AUFGABEN:
a) Unter wie vielen Rennmaschinen wurde das Bianchi Oltre XR2 laut dem Testbericht am Testtag zum schönsten Rad gewählt?
b) Bitte nenne alle Innenlager-Standards, die im Testbericht vorkommen.

AUSGANGSTEXT:

# # #

Das Bianchi Oltre XR2 wurde vor einem Jahr als Nachfolger des Oltre XR vorgestellt und hatte unsere Kollegen in der Londoner Redaktion bei einer Testfahrt von seinen Qualitäten überzeugt. Nun hat auch RCDE Hand an den Italo-Boliden gelegt und das Oltre XR2 in Top-Ausstattung über die Piste gejagd.
Kein Fahrradhersteller außerhalb Italiens zelebriert eine Testradübergabe und Rücknahme derart vollendet wie es die Traditionsunternehmen Bianchi, Pinarello, Colnago und Co. tun. Da wird vor jeder Fahrt noch einmal das komplette Rad gesäubert, alle Komponenten auf Funktion geprüft und penibel die Sitzhöhe eruiert und justiert. Die Übergabe gleicht eher derer eines Neuwagens in einem der hochmodernen Premium-Auto-Tempel. Preislich gesehen kann es dabei zwischen einem Kleinwagen und einem High-End-Rad auch schon mal eng werden.
Das Bianchi Oltre XR2 war an unserem Testtag unter 19 Rennmaschinen nach einhelliger Meinung das schönste Rad im Test. Die Lackierung wirkt in der TT-Version (Schwarz/Graphite) sehr edel und aggressiv. So müsste wahrscheinlich Batmans Rennrad aussehen.
Bianchi-Puristen würden an dieser Stelle mahnend anmerken, dass ein Bianchi selbstredend im traditionellen Farbton Celeste zu kaufen ist. Immerhin taucht die Farbe aber in einigen Schriftzügen auch bei der schwarzen Version auf. Ansonsten gibt es mit der Variante Celeste/Schwarz auch Futter für traditionsbewusste Bianchi-Tifosi.
Rahmen und Gabel des Bianchi Oltre XR2
Riesig war der Unterschied nicht, als Bianchi das Oltre auslaufen ließ und das XR2 präsentierte. Die Gabel wurde aerodynamisch mit in das Unterrohr-/Steuerrohr-Design integriert, alles wurde etwas kantiger und bulliger – im Wesentlichen aber stecken die Neuerungen im Detail.
So setzt Bianchi inzwischen ebenso auf ein integriertes BB86-Innenlager wie viele andere Hersteller reinrassiger Speedmaschinen auch. Bei BB86 werden ähnlich dem BB30-Standard die Kugellager in den Rahmen gepresst und von außen Lagerschalen aufgeschraubt. In Summe ergeben Rahmen mit BB86 und BB90, aber auch mit BB30 extrem steife Tretlager, die auf eine maximale Konversion von Kraft in Geschwindigkeit konzipiert sind.

# # #

Datensätze
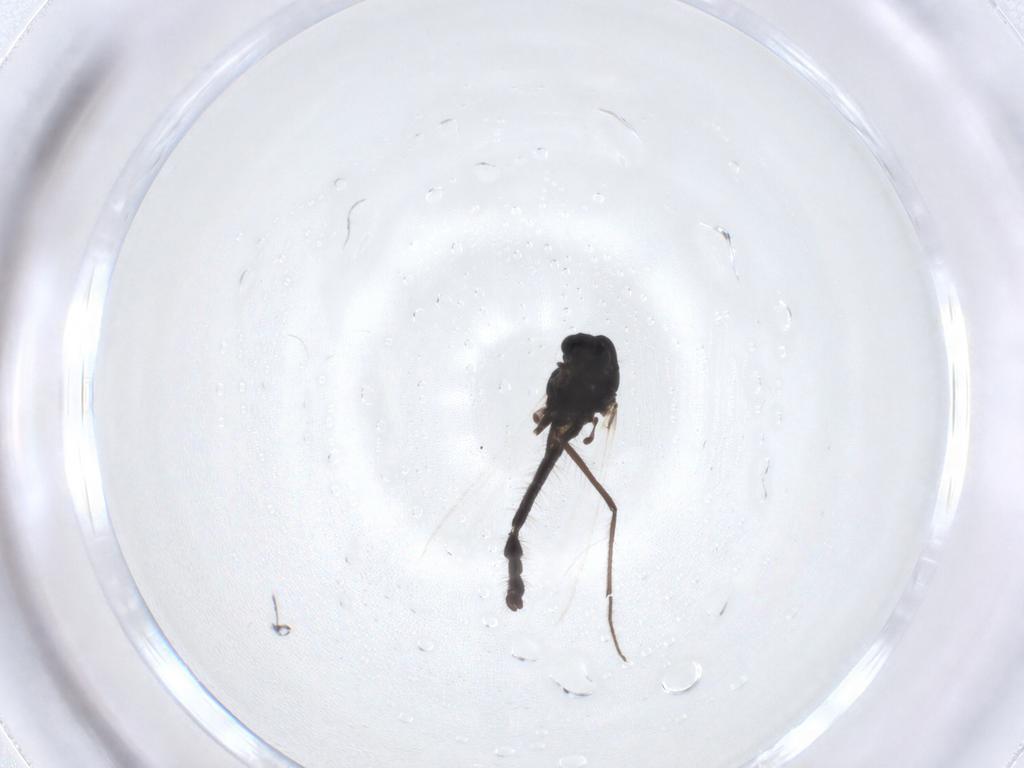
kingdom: Animalia
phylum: Arthropoda
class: Insecta
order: Diptera
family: Chironomidae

# # #

LÖSUNGEN:
a) Unter 19 Rennmaschinen.

b) BB86, BB30, BB90